*** DATA RECORDS Section Begins ***

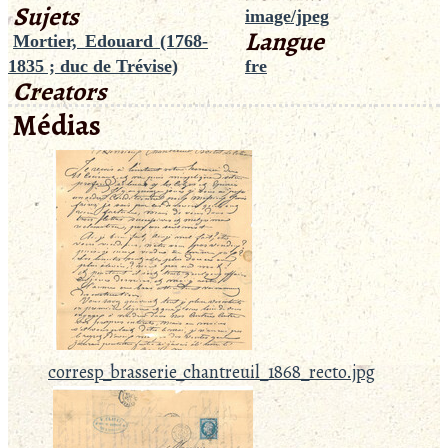
Sujets
image/jpeg
Langue
Mortier, Edouard (1768-
1835 ; duc de Trévise)
fre
Creators
Médias
corresp_brasserie_chantreuil_1868_recto.jpg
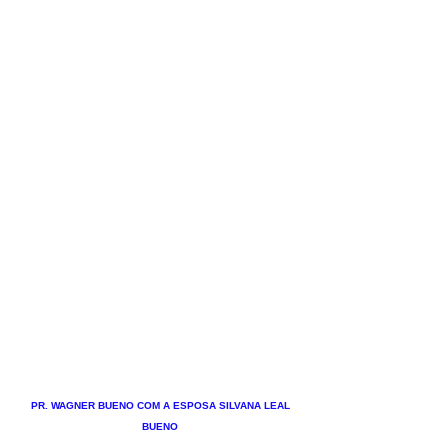
PR. WAGNER BUENO COM A ESPOSA SILVANA LEAL 
BUENO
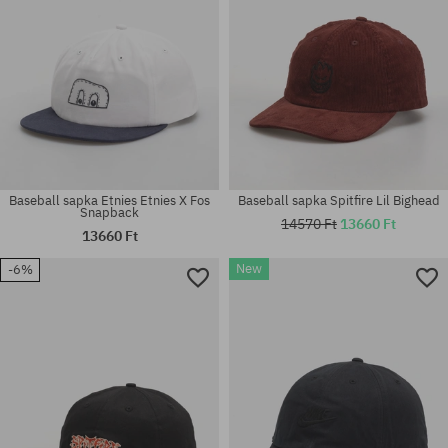
Baseball sapka Etnies Etnies X Fos
Baseball sapka Spitfire Lil Bighead
Snapback
14570 Ft
13660 Ft
13660 Ft
New
-6%
univerzális méret
univerzális méret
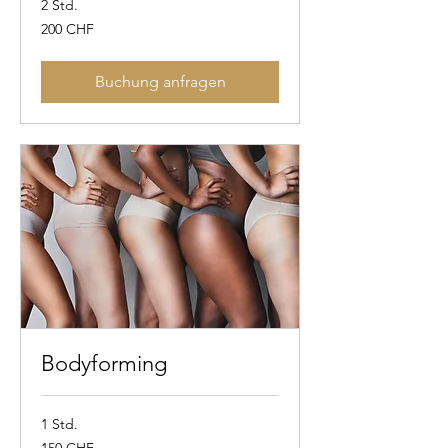
2 Std.
200
200 CHF
Schweizer
Franken
Buchung anfragen
Bodyforming
1 Std.
150
150 CHF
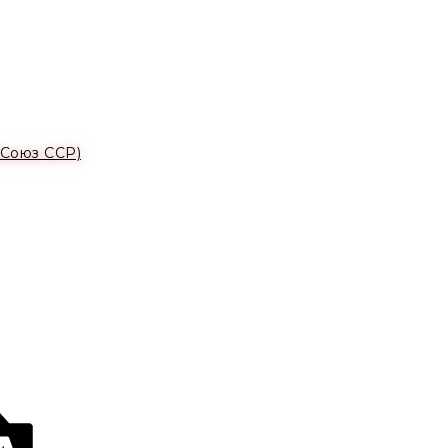
(Союз ССР)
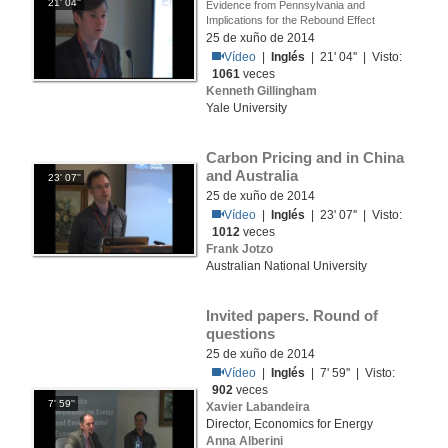
21' 04''
Evidence from Pennsylvania and
Implications for the Rebound Effect
25 de xuño de 2014
Vídeo
|
Inglés
| 21' 04'' | Visto:
1061
veces
Kenneth Gillingham
Yale University
Carbon Pricing and in China 
and Australia
23' 07''
25 de xuño de 2014
Vídeo
|
Inglés
| 23' 07'' | Visto:
1012
veces
Frank Jotzo
Australian National University
Invited papers. Round of 
questions
25 de xuño de 2014
Vídeo
|
Inglés
| 7' 59'' | Visto:
902
veces
7' 59''
Xavier Labandeira
Director, Economics for Energy
Anna Alberini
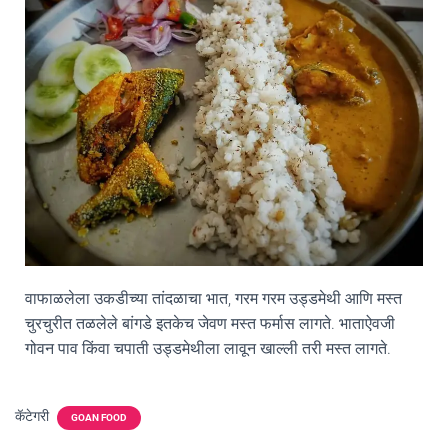
वाफाळलेला उकडीच्या तांदळाचा भात, गरम गरम उड्डमेथी आणि मस्त
चुरचुरीत तळलेले बांगडे इतकेच जेवण मस्त फर्मास लागते. भाताऐवजी
गोवन पाव किंवा चपाती उड्डमेथीला लावून खाल्ली तरी मस्त लागते.
कॅटेगरी
GOAN FOOD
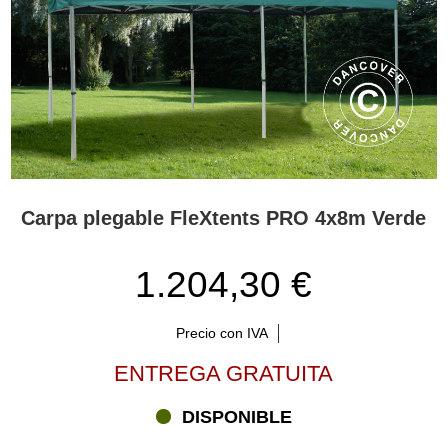
Carpa plegable FleXtents PRO 4x8m Verde
1.204,30 €
Precio con IVA
ENTREGA GRATUITA
DISPONIBLE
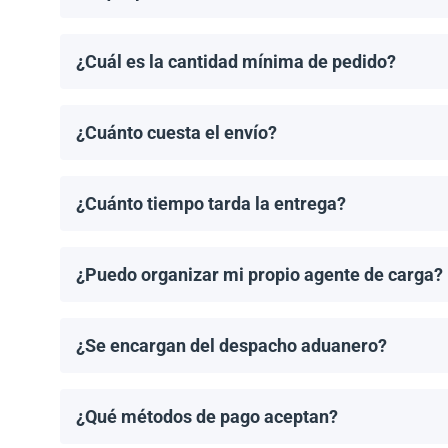
Realizamos envíos a la mayoría de los países del Ca
Haití.
¿Cuál es la cantidad mínima de pedido?
El pedido mínimo de paneles solares es un palet. El 
¿Cuánto cuesta el envío?
Los costos de envío se calculan de manera individual
¿Cuánto tiempo tarda la entrega?
Los tiempos de entrega dependen del destino y del 
de entrega una vez que se haya realizado tu pedido.
¿Puedo organizar mi propio agente de carga?
¡Sí! Si tienes un agente de carga preferido, podemos
¿Se encargan del despacho aduanero?
No, proporcionamos los documentos de envío necesari
importación aplicable.
¿Qué métodos de pago aceptan?
Aceptamos transferencias bancarias y Zelle. El pago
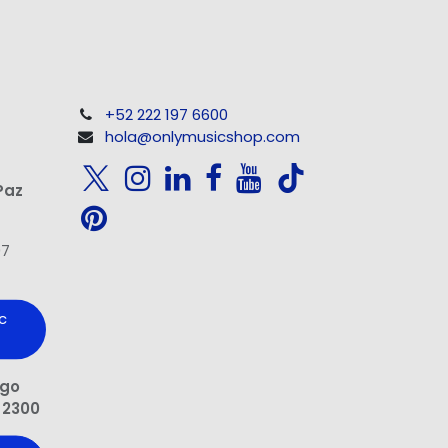
+52 222 197 6600
hola@onlymusicshop.com
Paz
97
c
ngo
 2300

*** DATA RECORDS Section Ends ***

Render the text of all the items above as a JSON list of strings, one string per line, omitting blank lines and leaving out the pictures.

*WRITTEN ANSWER*:
[
  "Sujets",
  "image/jpeg",
  "Langue",
  "Mortier, Edouard (1768-",
  "1835 ; duc de Trévise)",
  "fre",
  "Creators",
  "Médias",
  "corresp_brasserie_chantreuil_1868_recto.jpg",
  "PR. WAGNER BUENO COM A ESPOSA SILVANA LEAL ",
  "BUENO",
  "Baseball sapka Etnies Etnies X Fos",
  "Baseball sapka Spitfire Lil Bighead",
  "Snapback",
  "14570 Ft",
  "13660 Ft",
  "13660 Ft",
  "New",
  "-6%",
  "univerzális méret",
  "univerzális méret",
  "2 Std.",
  "200",
  "200 CHF",
  "Schweizer",
  "Franken",
  "Buchung anfragen",
  "Bodyforming",
  "1 Std.",
  "150",
  "150 CHF",
  "(Союз ССР)",
  "21' 04''",
  "Evidence from Pennsylvania and",
  "Implications for the Rebound Effect",
  "25 de xuño de 2014",
  "Vídeo",
  "|",
  "Inglés",
  "| 21' 04'' | Visto:",
  "1061",
  "veces",
  "Kenneth Gillingham",
  "Yale University",
  "Carbon Pricing and in China ",
  "and Australia",
  "23' 07''",
  "25 de xuño de 2014",
  "Vídeo",
  "|",
  "Inglés",
  "| 23' 07'' | Visto:",
  "1012",
  "veces",
  "Frank Jotzo",
  "Australian National University",
  "Invited papers. Round of ",
  "questions",
  "25 de xuño de 2014",
  "Vídeo",
  "|",
  "Inglés",
  "| 7' 59'' | Visto:",
  "902",
  "veces",
  "7' 59''",
  "Xavier Labandeira",
  "Director, Economics for Energy",
  "Anna Alberini",
  "वाफाळलेला उकडीच्या तांदळाचा भात, गरम गरम उड्डमेथी आणि मस्त",
  "चुरचुरीत तळलेले बांगडे इतकेच जेवण मस्त फर्मास लागते. भाताऐवजी",
  "गोवन पाव किंवा चपाती उड्डमेथीला लावून खाल्ली तरी मस्त लागते.",
  "कॅटेगरी",
  "GOAN FOOD",
  "Carpa plegable FleXtents PRO 4x8m Verde",
  "1.204,30 €",
  "Precio con IVA",
  "ENTREGA GRATUITA",
  "DISPONIBLE",
  "Realizamos envíos a la mayoría de los países del Ca",
  "Haití.",
  "¿Cuál es la cantidad mínima de pedido?",
  "El pedido mínimo de paneles solares es un palet. El ",
  "¿Cuánto cuesta el envío?",
  "Los costos de envío se calculan de manera individual",
  "¿Cuánto tiempo tarda la entrega?",
  "Los tiempos de entrega dependen del destino y del ",
  "de entrega una vez que se haya realizado tu pedido.",
  "¿Puedo organizar mi propio agente de carga?",
  "¡Sí! Si tienes un agente de carga preferido, podemos",
  "¿Se encargan del despacho aduanero?",
  "No, proporcionamos los documentos de envío necesari",
  "importación aplicable.",
  "¿Qué métodos de pago aceptan?",
  "Aceptamos transferencias bancarias y Zelle. El pago",
  "+52 222 197 6600",
  "hola@onlymusicshop.com",
  "Paz",
  "97",
  "c",
  "ngo",
  " 2300"
]